DATA RECORDS

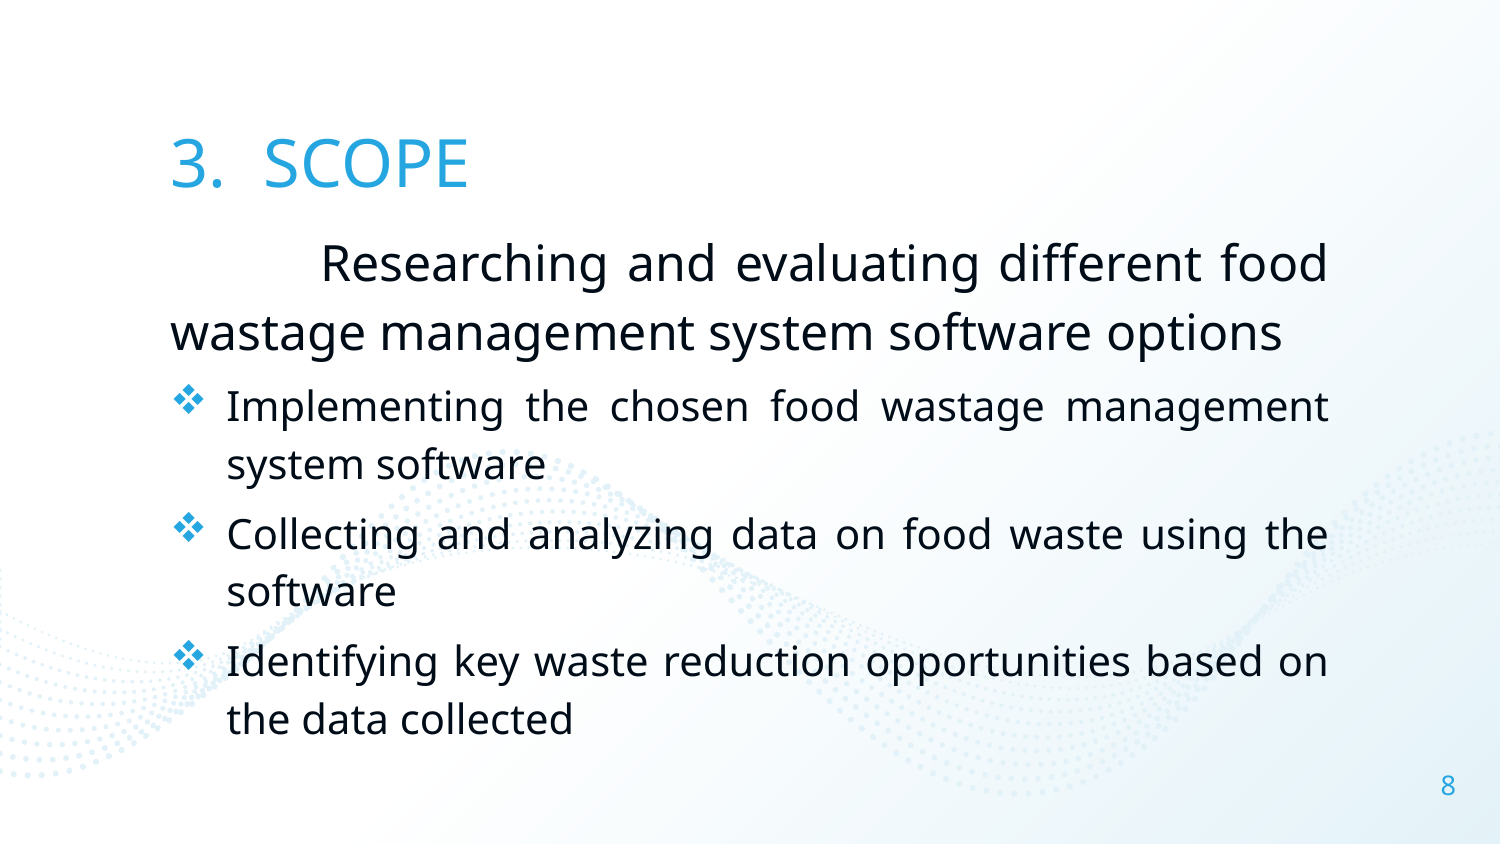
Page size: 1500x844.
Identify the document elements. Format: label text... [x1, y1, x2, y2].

list Researching and evaluating different food wastage management system software options Implementing the chosen food wastage management system software Collecting and analyzing data on food waste using the software Identifying key waste reduction opportunities based on the data collected [170, 222, 1330, 720]
title SCOPE [170, 137, 1330, 203]
slide_number 8 [1366, 754, 1457, 819]
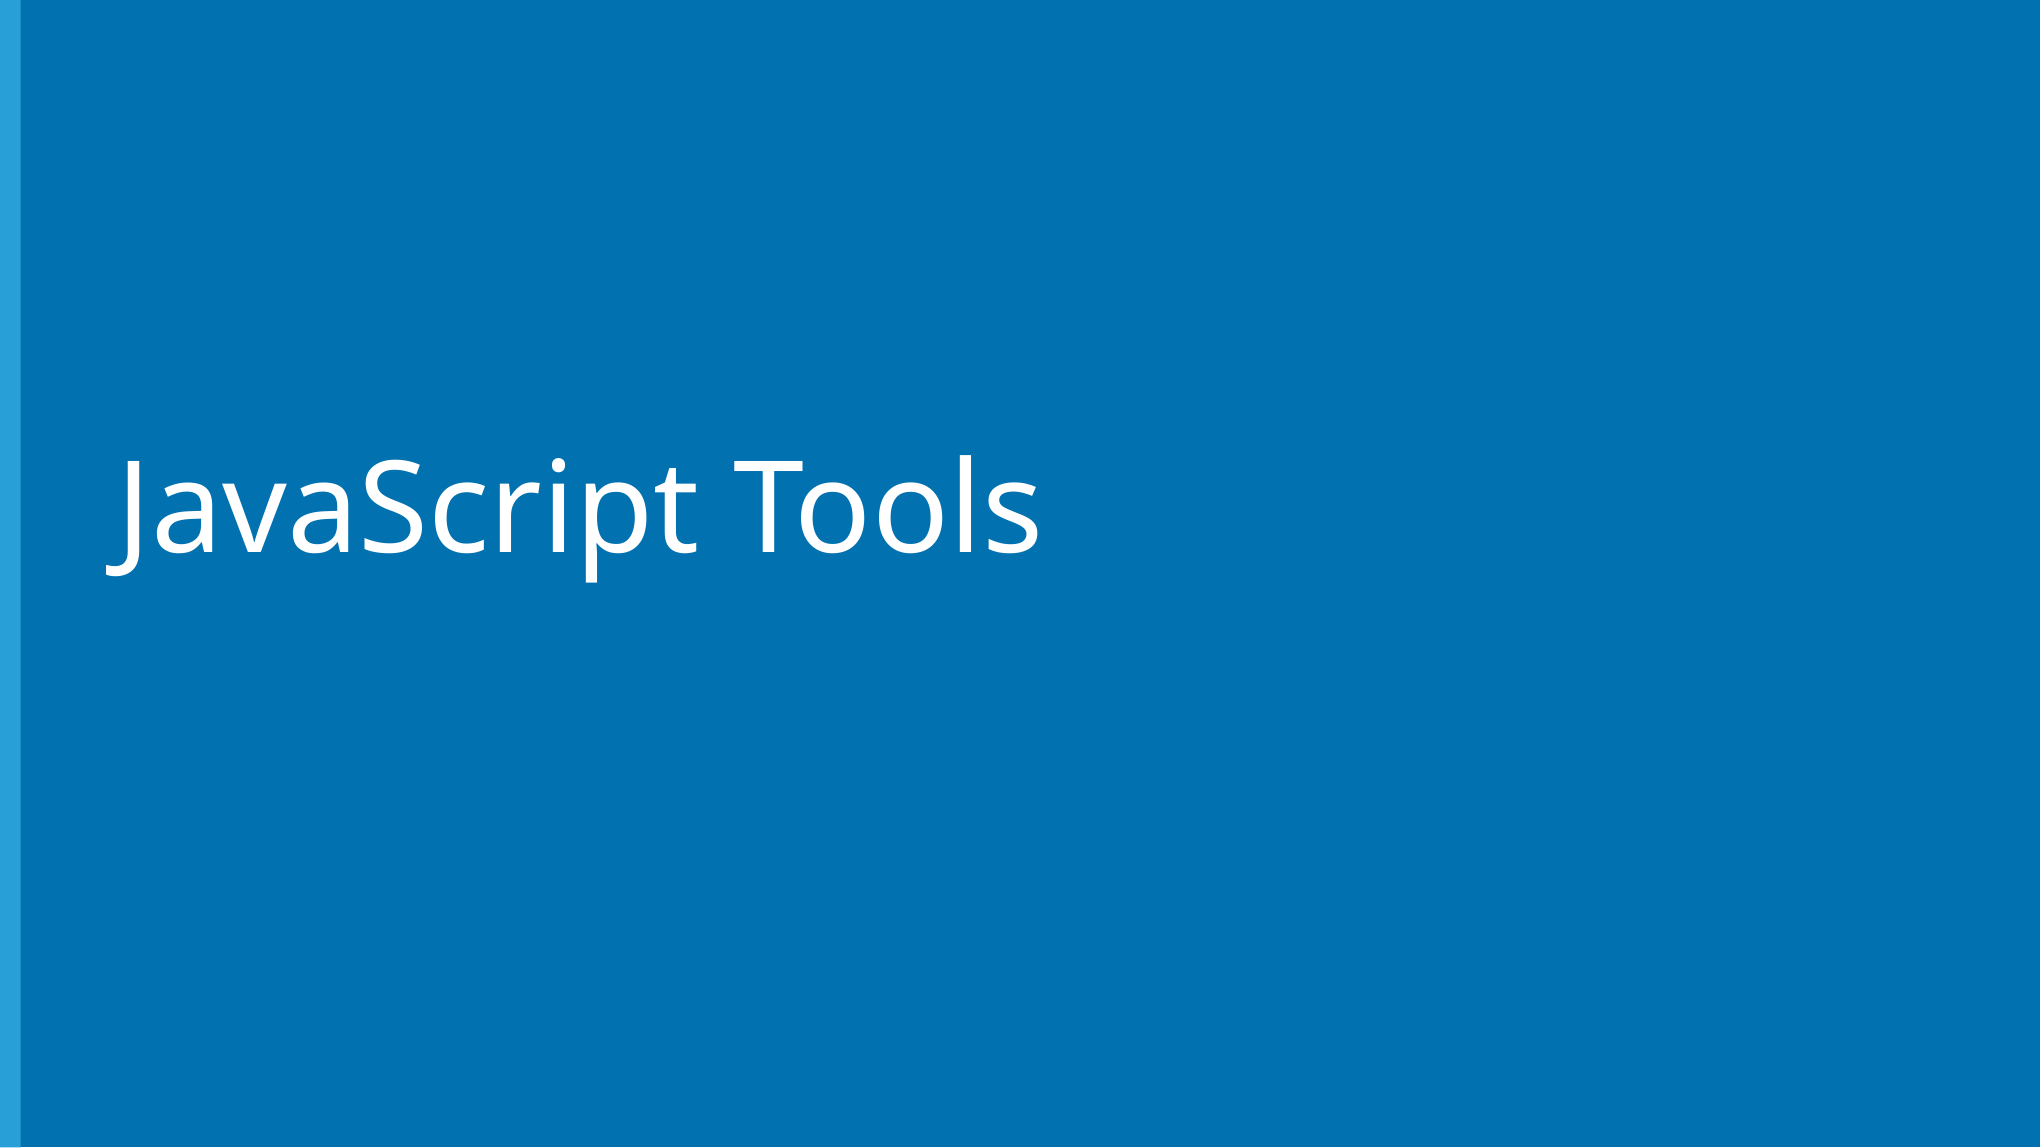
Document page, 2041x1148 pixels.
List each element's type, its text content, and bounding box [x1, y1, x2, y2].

title JavaScript Tools [101, 187, 1948, 588]
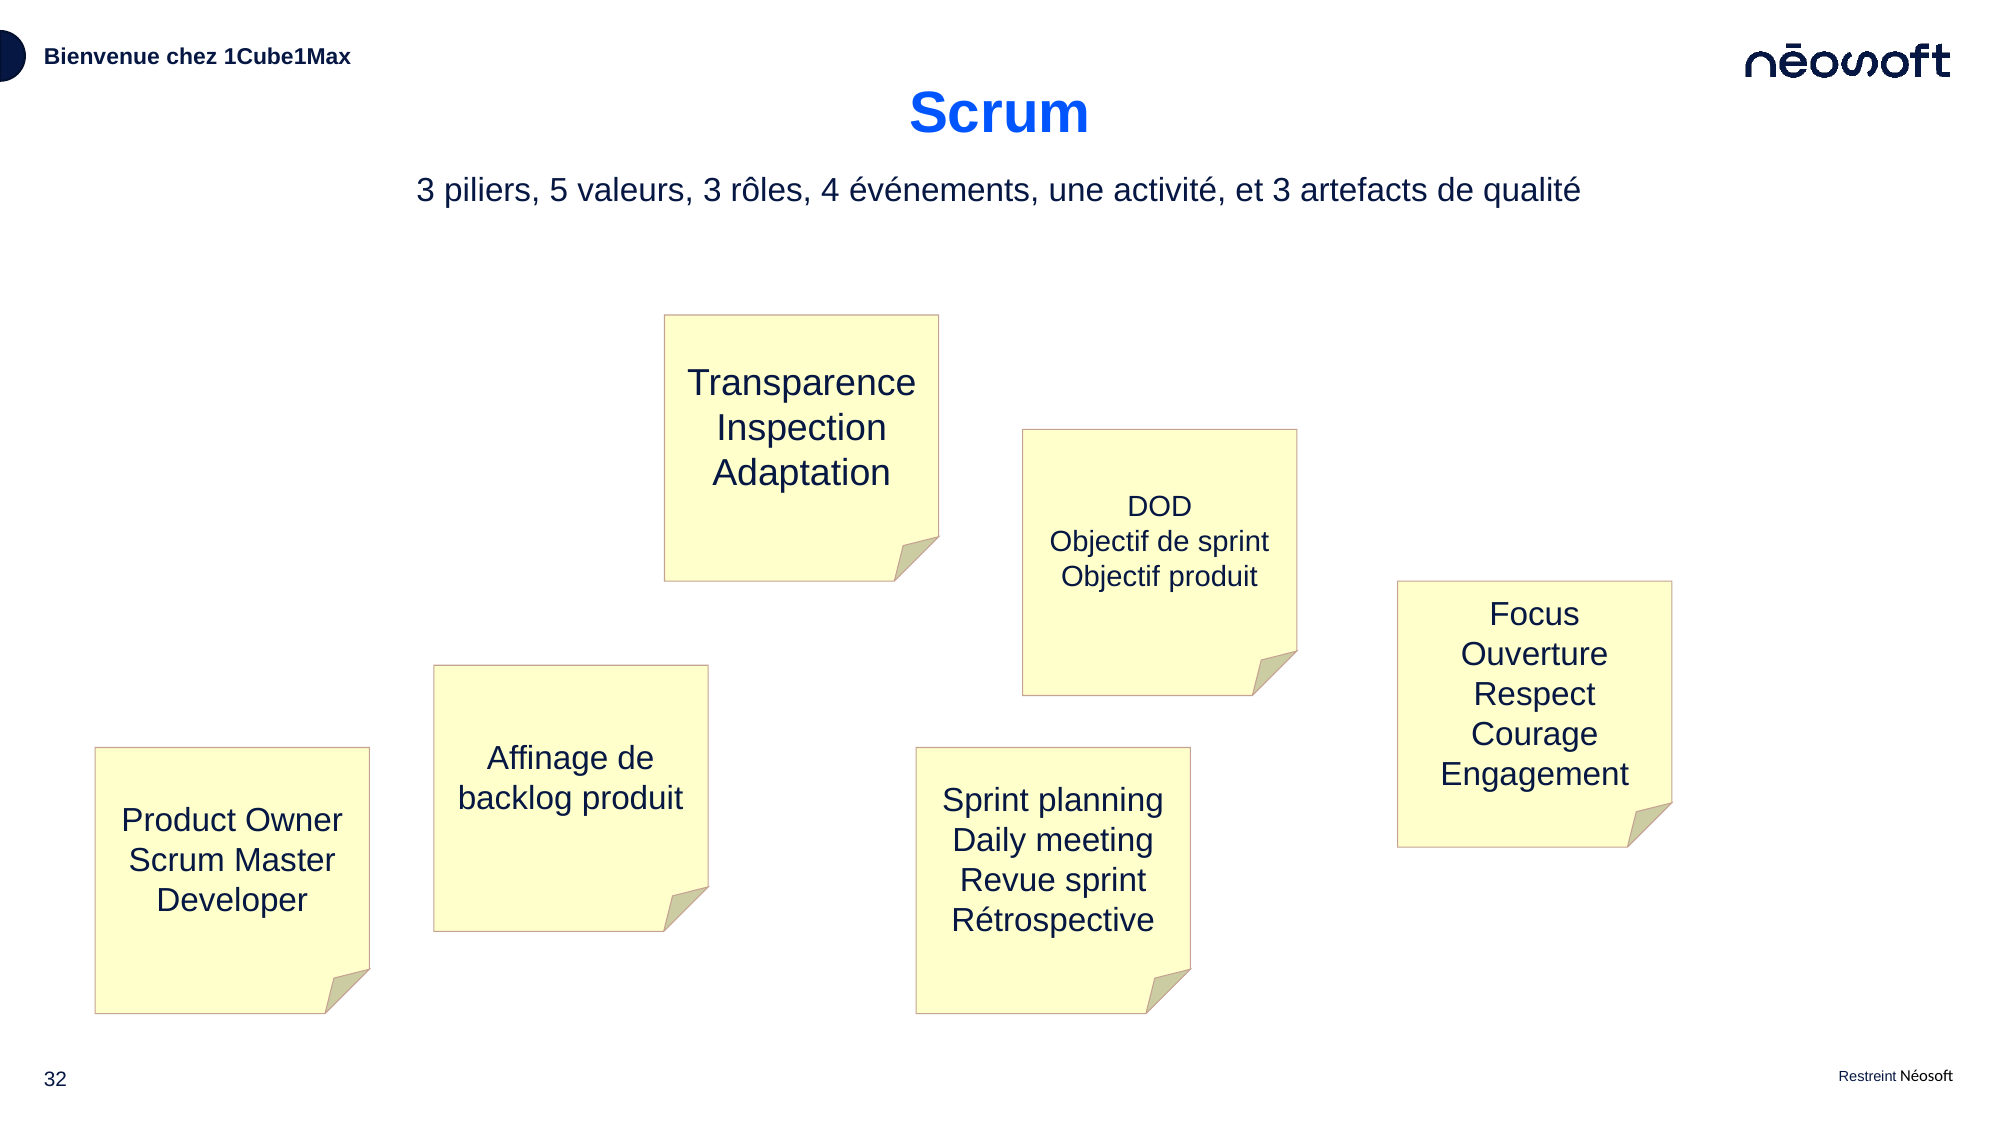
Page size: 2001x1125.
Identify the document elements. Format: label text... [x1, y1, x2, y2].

ACTIVITY
Reproduce word for word the lines from the line holding "Document page, 2041x1148 pixels." through the last line of the material above, inclusive, and keep pictures out of it.

TASK ANSWER
Document page, 2041x1148 pixels.
List each element's type, its text content, and bounding box [x1, y1, x2, y2].

title JavaScript Tools [101, 187, 1948, 588]
Page size: 2001x1125.
Identify the document elements. Format: label text... [x1, y1, x2, y2].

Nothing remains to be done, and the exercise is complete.